Hassan explained that Ergo’s reporter in one town in the south-central region, “has a certain freedom to report, [but he] restricts his calls and his movements and always has to be wary, and keeps as low a profile as he can.”
Journalists trying to cover the government’s military operations, backed by African Union forces, to counter Al Shabab is equally fraught.
“The Somali security forces are generally very strict with journalists. It is dangerous when they report something about them,” said Abdikarim Hussein, a journalist and youth activist based in Mogadishu. “Therefore journalists tend to shy away from talking about key issues affecting the public for their own safety.

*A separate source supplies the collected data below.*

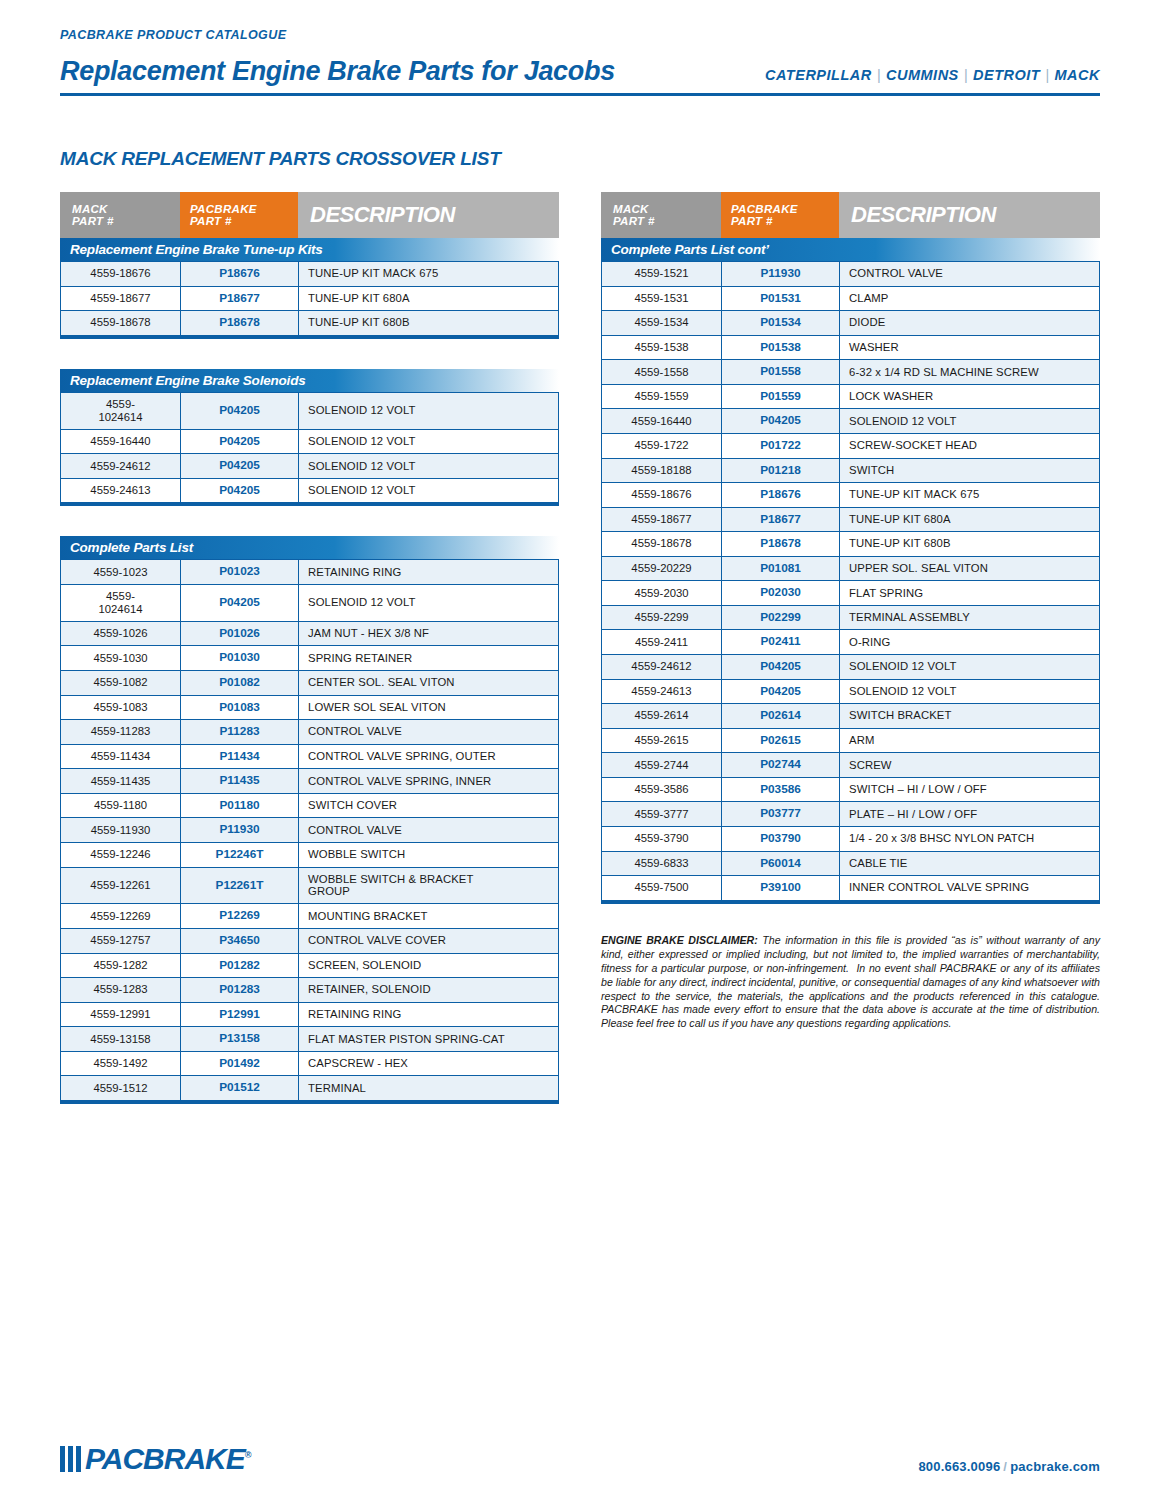PACBRAKE PRODUCT CATALOGUE
Replacement Engine Brake Parts for Jacobs
CATERPILLAR|CUMMINS|DETROIT|MACK
MACK REPLACEMENT PARTS CROSSOVER LIST
MACK
PART #
PACBRAKE
PART #
DESCRIPTION
Replacement Engine Brake Tune-up Kits
| 4559-18676 | P18676 | TUNE-UP KIT MACK 675 |
| 4559-18677 | P18677 | TUNE-UP KIT 680A |
| 4559-18678 | P18678 | TUNE-UP KIT 680B |
Replacement Engine Brake Solenoids
| 4559- 1024614 | P04205 | SOLENOID 12 VOLT |
| 4559-16440 | P04205 | SOLENOID 12 VOLT |
| 4559-24612 | P04205 | SOLENOID 12 VOLT |
| 4559-24613 | P04205 | SOLENOID 12 VOLT |
Complete Parts List
| 4559-1023 | P01023 | RETAINING RING |
| 4559- 1024614 | P04205 | SOLENOID 12 VOLT |
| 4559-1026 | P01026 | JAM NUT - HEX 3/8 NF |
| 4559-1030 | P01030 | SPRING RETAINER |
| 4559-1082 | P01082 | CENTER SOL. SEAL VITON |
| 4559-1083 | P01083 | LOWER SOL SEAL VITON |
| 4559-11283 | P11283 | CONTROL VALVE |
| 4559-11434 | P11434 | CONTROL VALVE SPRING, OUTER |
| 4559-11435 | P11435 | CONTROL VALVE SPRING, INNER |
| 4559-1180 | P01180 | SWITCH COVER |
| 4559-11930 | P11930 | CONTROL VALVE |
| 4559-12246 | P12246T | WOBBLE SWITCH |
| 4559-12261 | P12261T | WOBBLE SWITCH & BRACKET GROUP |
| 4559-12269 | P12269 | MOUNTING BRACKET |
| 4559-12757 | P34650 | CONTROL VALVE COVER |
| 4559-1282 | P01282 | SCREEN, SOLENOID |
| 4559-1283 | P01283 | RETAINER, SOLENOID |
| 4559-12991 | P12991 | RETAINING RING |
| 4559-13158 | P13158 | FLAT MASTER PISTON SPRING-CAT |
| 4559-1492 | P01492 | CAPSCREW - HEX |
| 4559-1512 | P01512 | TERMINAL |
MACK
PART #
PACBRAKE
PART #
DESCRIPTION
Complete Parts List cont’
| 4559-1521 | P11930 | CONTROL VALVE |
| 4559-1531 | P01531 | CLAMP |
| 4559-1534 | P01534 | DIODE |
| 4559-1538 | P01538 | WASHER |
| 4559-1558 | P01558 | 6-32 x 1/4 RD SL MACHINE SCREW |
| 4559-1559 | P01559 | LOCK WASHER |
| 4559-16440 | P04205 | SOLENOID 12 VOLT |
| 4559-1722 | P01722 | SCREW-SOCKET HEAD |
| 4559-18188 | P01218 | SWITCH |
| 4559-18676 | P18676 | TUNE-UP KIT MACK 675 |
| 4559-18677 | P18677 | TUNE-UP KIT 680A |
| 4559-18678 | P18678 | TUNE-UP KIT 680B |
| 4559-20229 | P01081 | UPPER SOL. SEAL VITON |
| 4559-2030 | P02030 | FLAT SPRING |
| 4559-2299 | P02299 | TERMINAL ASSEMBLY |
| 4559-2411 | P02411 | O-RING |
| 4559-24612 | P04205 | SOLENOID 12 VOLT |
| 4559-24613 | P04205 | SOLENOID 12 VOLT |
| 4559-2614 | P02614 | SWITCH BRACKET |
| 4559-2615 | P02615 | ARM |
| 4559-2744 | P02744 | SCREW |
| 4559-3586 | P03586 | SWITCH – HI / LOW / OFF |
| 4559-3777 | P03777 | PLATE – HI / LOW / OFF |
| 4559-3790 | P03790 | 1/4 - 20 x 3/8 BHSC NYLON PATCH |
| 4559-6833 | P60014 | CABLE TIE |
| 4559-7500 | P39100 | INNER CONTROL VALVE SPRING |
ENGINE BRAKE DISCLAIMER: The information in this file is provided “as is” without warranty of any kind, either expressed or implied including, but not limited to, the implied warranties of merchantability, fitness for a particular purpose, or non-infringement. In no event shall PACBRAKE or any of its affiliates be liable for any direct, indirect incidental, punitive, or consequential damages of any kind whatsoever with respect to the service, the materials, the applications and the products referenced in this catalogue. PACBRAKE has made every effort to ensure that the data above is accurate at the time of distribution. Please feel free to call us if you have any questions regarding applications.
PACBRAKE®
800.663.0096/pacbrake.com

The government and its security apparatus have recently reacted heavy-handedly to critical reports.
On 1 March, a Mogadishu court ordered journalists from the privately owned Shabelle news network to pay fines of up to $13,000 in addition to the 8 months they had already spent in jail without charge. They were arrested in August last year when intelligence and security forces raided Shabelle’s offices, shut down its two radio stations and arrested 19 people whom they accused of spreading disharmony among Mogadishu’s clans.
In February 2013, Abdiaziz Abdi Nur, a freelance journalist, was sentenced to one year in prison by a Mogadishu court for interviewing a woman who claimed to have been raped by a member of the security forces. The woman was also sentenced to one year in prison for making false accusations against a government security agency.

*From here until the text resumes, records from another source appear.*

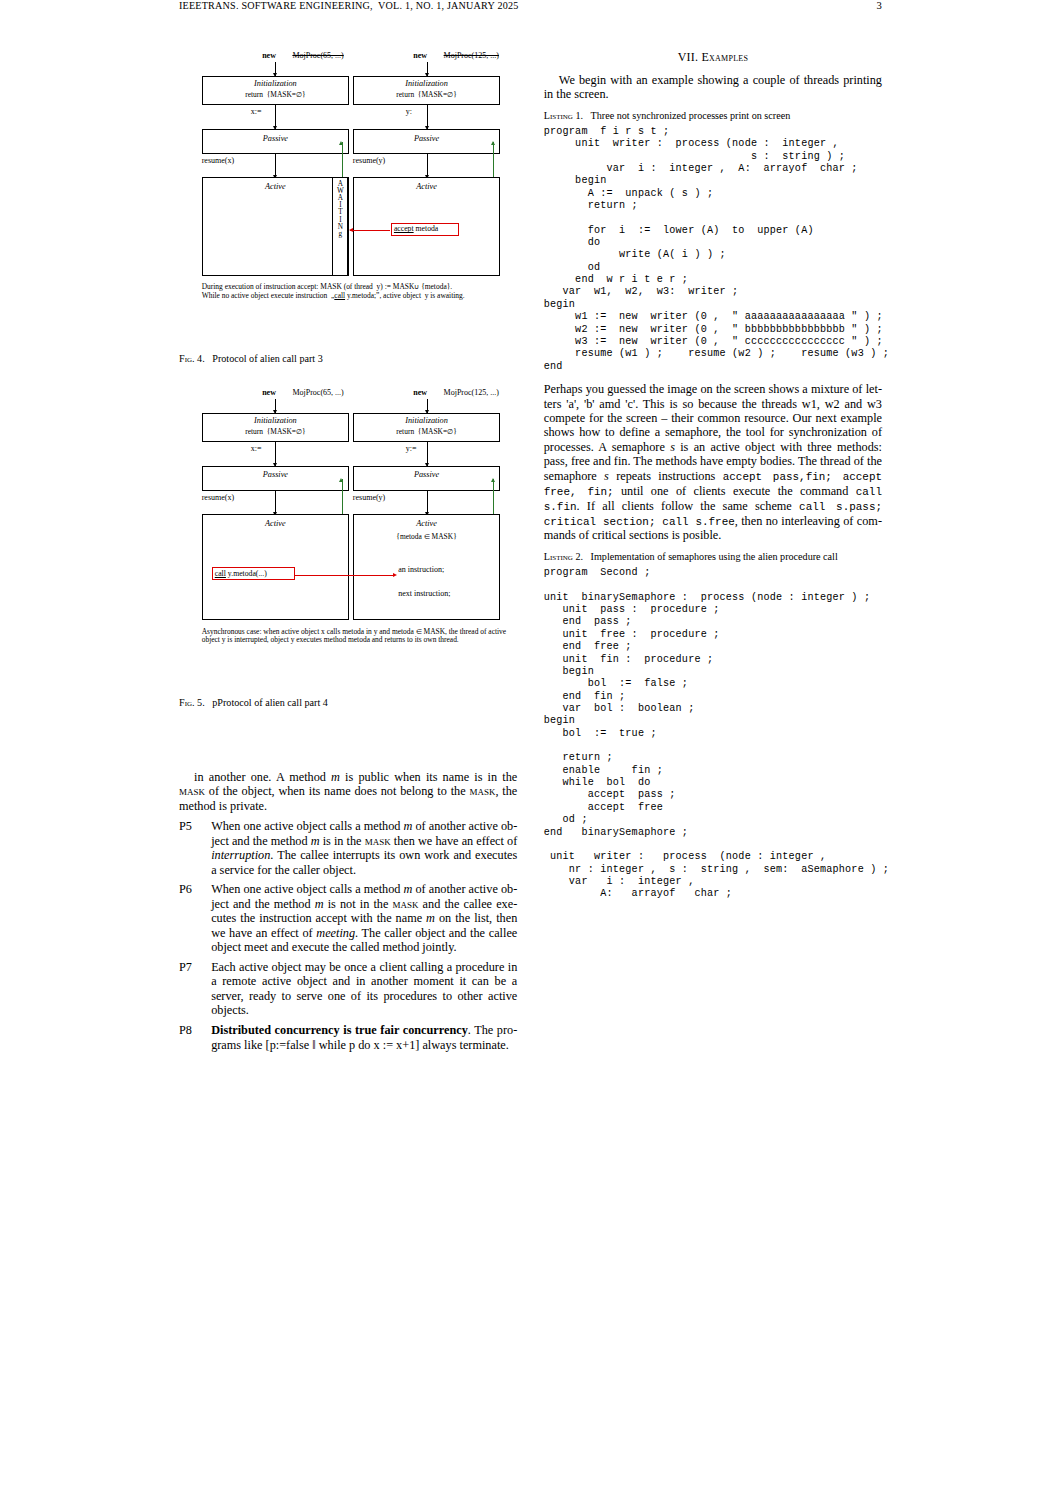IEEETRANS. SOFTWARE ENGINEERING, VOL. 1, NO. 1, JANUARY 2025
3
new
MojProc(65, ...)
Initialization
return {MASK=∅}
x:=
Passive
resume(x)
Active
new
MojProc(125, ...)
Initialization
return {MASK=∅}
y:
Passive
resume(y)
Active
AWAITINg
accept metoda
During execution of instruction accept: MASK (of thread y) := MASK∪ {metoda}.
While no active object execute instruction „call y.metoda;”, active object y is awaiting.
Fig. 4. Protocol of alien call part 3
new
MojProc(65, ...)
Initialization
return {MASK=∅}
x:=
Passive
resume(x)
Active
call y.metoda(...)
new
MojProc(125, ...)
Initialization
return {MASK=∅}
y:=
Passive
resume(y)
Active
{metoda ∈ MASK}
an instruction;
next instruction;
Asynchronous case: when active object x calls metoda in y and metoda ∈ MASK, the thread of active
object y is interrupted, object y executes method metoda and returns to its own thread.
Fig. 5. pProtocol of alien call part 4
in another one. A method m is public when its name is in the mask of the object, when its name does not belong to the mask, the method is private.
P5 When one active object calls a method m of another active object and the method m is in the mask then we have an effect of interruption. The callee interrupts its own work and executes a service for the caller object.
P6 When one active object calls a method m of another active object and the method m is not in the mask and the callee executes the instruction accept with the name m on the list, then we have an effect of meeting. The caller object and the callee object meet and execute the called method jointly.
P7 Each active object may be once a client calling a procedure in a remote active object and in another moment it can be a server, ready to serve one of its procedures to other active objects.
P8 Distributed concurrency is true fair concurrency. The programs like [p:=false ‖ while p do x := x+1] always terminate.
VII. Examples
We begin with an example showing a couple of threads printing in the screen.
Listing 1. Three not synchronized processes print on screen
program  f i r s t ;
     unit  writer :  process (node :  integer ,
                                 s :  string ) ;
          var  i :  integer ,  A:  arrayof  char ;
     begin
       A :=  unpack ( s ) ;
       return ;

       for  i  :=  lower (A)  to  upper (A)
       do
            write (A( i ) ) ;
       od
     end  w r i t e r ;
   var  w1,  w2,  w3:  writer ;
begin
     w1 :=  new  writer (0 ,  " aaaaaaaaaaaaaaaa " ) ;
     w2 :=  new  writer (0 ,  " bbbbbbbbbbbbbbbb " ) ;
     w3 :=  new  writer (0 ,  " cccccccccccccccc " ) ;
     resume (w1 ) ;    resume (w2 ) ;    resume (w3 ) ;
end
Perhaps you guessed the image on the screen shows a mixture of letters 'a', 'b' amd 'c'. This is so because the threads w1, w2 and w3 compete for the screen – their common resource. Our next example shows how to define a semaphore, the tool for synchronization of processes. A semaphore s is an active object with three methods: pass, free and fin. The methods have empty bodies. The thread of the semaphore s repeats instructions accept pass,fin; accept free, fin; until one of clients execute the command call s.fin. If all clients follow the same scheme call s.pass; critical section; call s.free, then no interleaving of commands of critical sections is posible.
Listing 2. Implementation of semaphores using the alien procedure call
program  Second ;

unit  binarySemaphore :  process (node : integer ) ;
   unit  pass :  procedure ;
   end  pass ;
   unit  free :  procedure ;
   end  free ;
   unit  fin :  procedure ;
   begin
       bol  :=  false ;
   end  fin ;
   var  bol :  boolean ;
begin
   bol  :=  true ;

   return ;
   enable     fin ;
   while  bol  do
       accept  pass ;
       accept  free
   od ;
end   binarySemaphore ;

 unit   writer :   process  (node : integer ,
    nr : integer ,  s :  string ,  sem:  aSemaphore ) ;
    var   i :  integer ,
         A:   arrayof   char ;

The case came at a time when reports were circulating of sexual violence committed by men in government uniforms against women living in camps for internally displaced people. In the aftermath of the arrest of Abdiaziz and the alleged rape victim such reports dried up. Abdiaziz was released after serving four months following pressure from the international community and human rights groups.

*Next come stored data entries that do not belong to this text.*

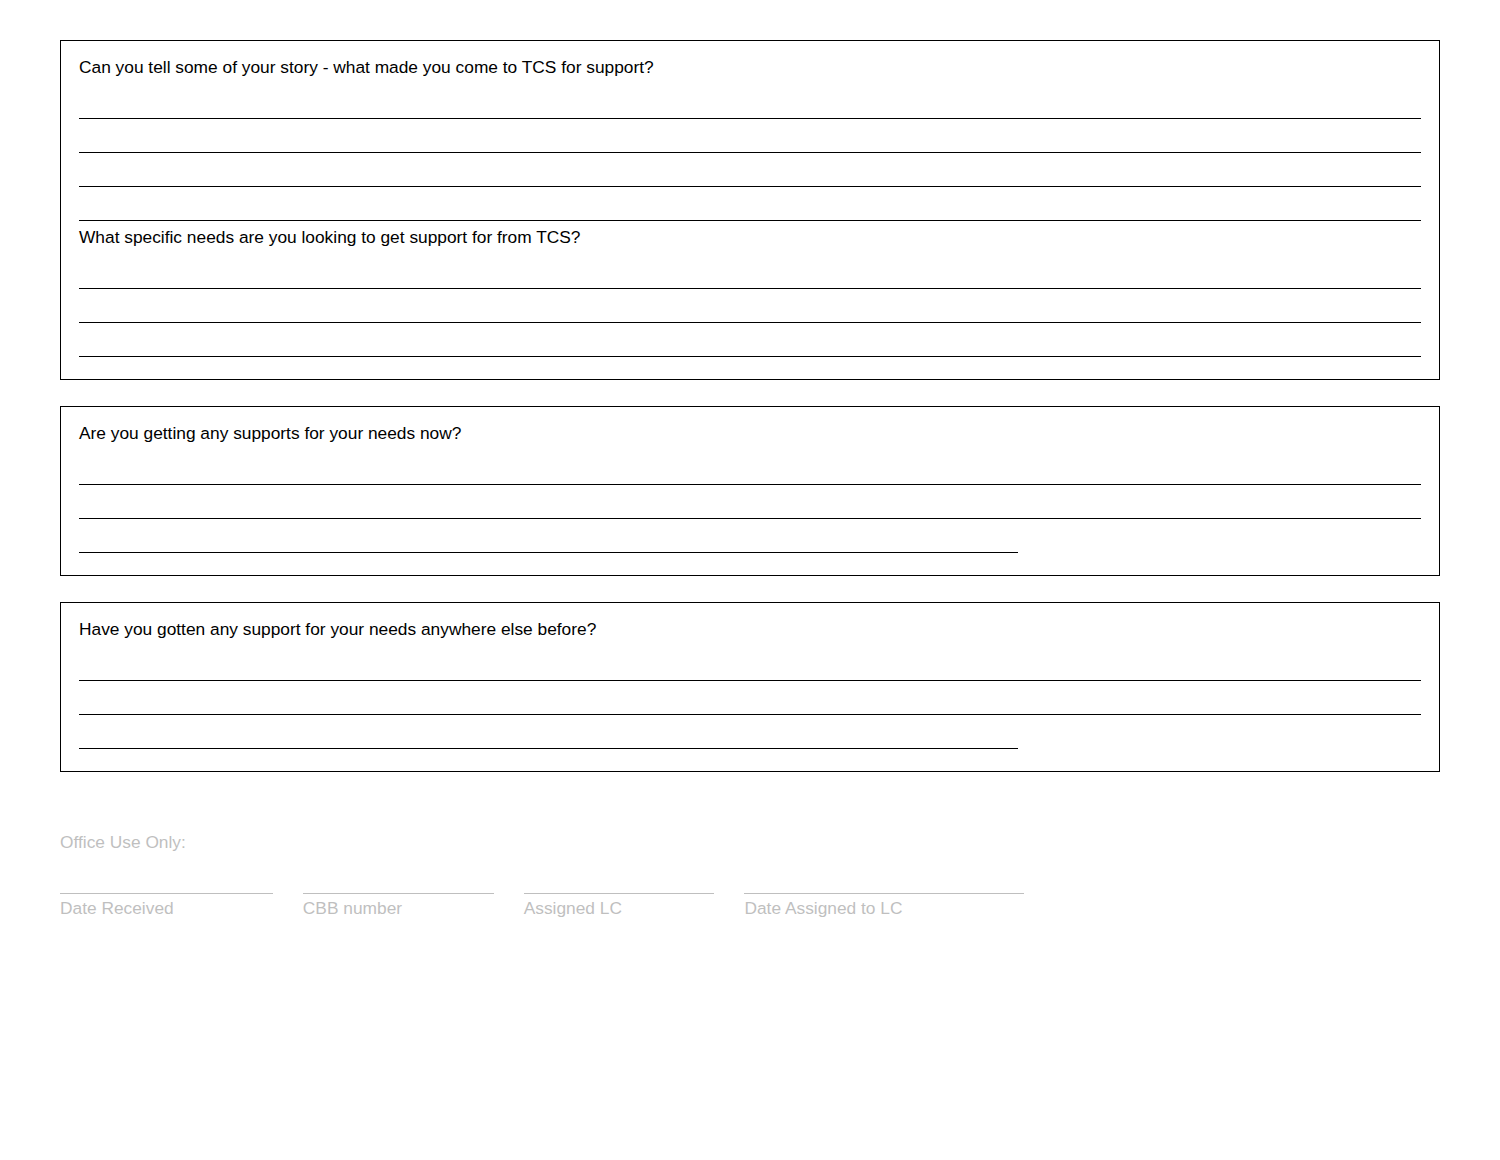Can you tell some of your story - what made you come to TCS for support?
What specific needs are you looking to get support for from TCS?
Are you getting any supports for your needs now?
Have you gotten any support for your needs anywhere else before?
Office Use Only:
| Date Received | CBB number | Assigned LC | Date Assigned to LC |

Pressure against journalists is spreading to different administrations. The Media Association of Puntland – a semi-autonomous region in the north- accuse the authorities there of blocking five websites last October. “These websites are still closed. They had been banned following an order from Puntland presidential palace’s communication office without any court ruling,” said association head Faisal Khalif Barre.
Aid agencies depend on a functioning press, according to Abdulhakim Shuriye, program manager with the Juba Development Organization.
“Our partnership with the local media is very vital during such critical times when the country is facing humanitarian crisis,” said Abdulhakim Shuriye, program manager with the Juba Development Organization.
“They have direct relationship with the community and reach out to people we cannot reach,” he said.
“Journalists have an important role to play as Somalis recover from decades of conflict and tackle an ambitious agenda of state and peace building,” Aleem Siddique, spokesperson for the UN mission in Somalia, told IRIN.
“A free press gives people access to the information they need to make critical choices in their lives,” he said. “It raises awareness of issues affecting them, their families and their communities and it helps people to hold authorities to account for their actions.”
Women journalist call for the murderer of journalist Abdisalan Sheikh Hassan, who was shot in the head in Somalia in 2011, to be brought to justice.
Investigative reporting is becoming increasingly rare and that is having an impact on accountability of humanitarian operations, according to journalists in Mogadishu.
“We hear a lot of complaints from people whose aid was mishandled by government officials and security forces but we cannot report such stories since it involves people in power,” said a local journalist in Mogadishu, who asked to be identified only as Mohamed.
“The harassment starts when you ask for comments from the concerned institution. It is therefore better to keep quiet for our safety,” he said.
“Balanced coverage of these issues by the press represents one of the few means the Somali public can hold the government accountable,” Mohamed said.